The research initially involved ten myeloma patients in addition to five healthy study participants. Exosomes were isolated from the blood of each individual and the mRNA molecules contained within these samples were extracted. Analysis indicated that there were distinct differences in the levels of many of these isolated mRNAs between healthy patients and those with myeloma.
Subsequently, the team tested for 24 specific mRNA types in blood samples from a separate group of 112 myeloma patients who were already participants in a French clinical trial. Through the tracking of several years of these patients’ medical history, the researchers were able to investigate whether high or low levels of the identified mRNAs were linked to either good or bad prognoses.
The results indicated that myeloma patients with low levels of the mRNAs termed let-7e and 106b/25 survived for less time before the disease began to worsen compared with other myeloma patients.

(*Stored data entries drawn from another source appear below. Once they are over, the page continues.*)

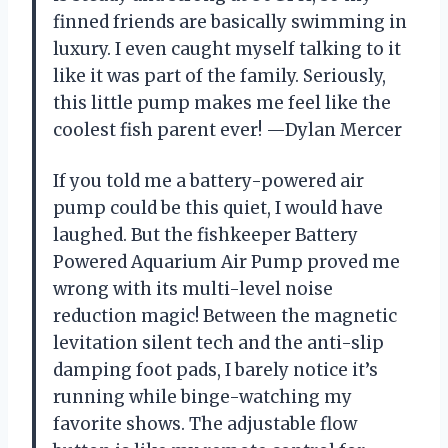
finned friends are basically swimming in
luxury. I even caught myself talking to it
like it was part of the family. Seriously,
this little pump makes me feel like the
coolest fish parent ever! —Dylan Mercer
If you told me a battery-powered air
pump could be this quiet, I would have
laughed. But the fishkeeper Battery
Powered Aquarium Air Pump proved me
wrong with its multi-level noise
reduction magic! Between the magnetic
levitation silent tech and the anti-slip
damping foot pads, I barely notice it’s
running while binge-watching my
favorite shows. The adjustable flow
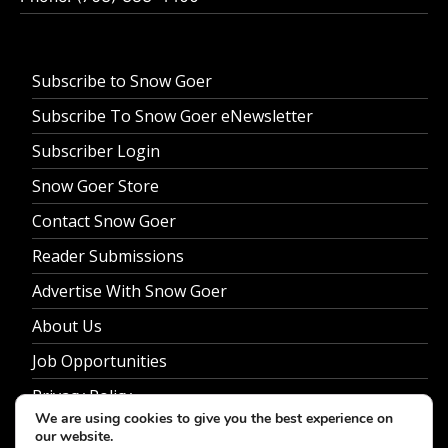
Subscribe to Snow Goer
Subscribe To Snow Goer eNewsletter
Subscriber Login
Snow Goer Store
Contact Snow Goer
Reader Submissions
Advertise With Snow Goer
About Us
Job Opportunities
Privacy Policy
We are using cookies to give you the best experience on
our website.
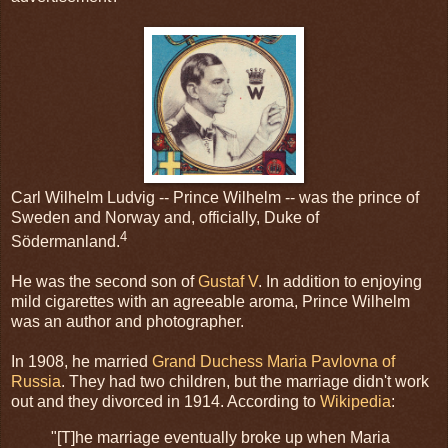
Carl Wilhelm Ludvig -- Prince Wilhelm -- was the prince of
Sweden and Norway and, officially, Duke of
4
Södermanland.
He was the second son of
Gustaf V
. In addition to enjoying
mild cigarettes with an agreeable aroma, Prince Wilhelm
was an author and photographer.
In 1908, he married
Grand Duchess Maria Pavlovna of
Russia
. They had two children, but the marriage didn't work
out and they divorced in 1914. According to
Wikipedia
:
"[T]he marriage eventually broke up when Maria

“Our results indicate that blood levels of these two microRNAs can help predict progression-free survival – the average amount of time before the disease advances – in myeloma patients who have yet to be treated,” commented the lead author of the study Salomon Manier (Dana-Farber Cancer Institute). While the results of the study point to the levels of let-7e and 106b/25 mRNAs as a prognostic tool, the researchers also believe that these mRNA levels may eventually aid clinicians in determining which individuals are most likely to have the best responses to different therapy types.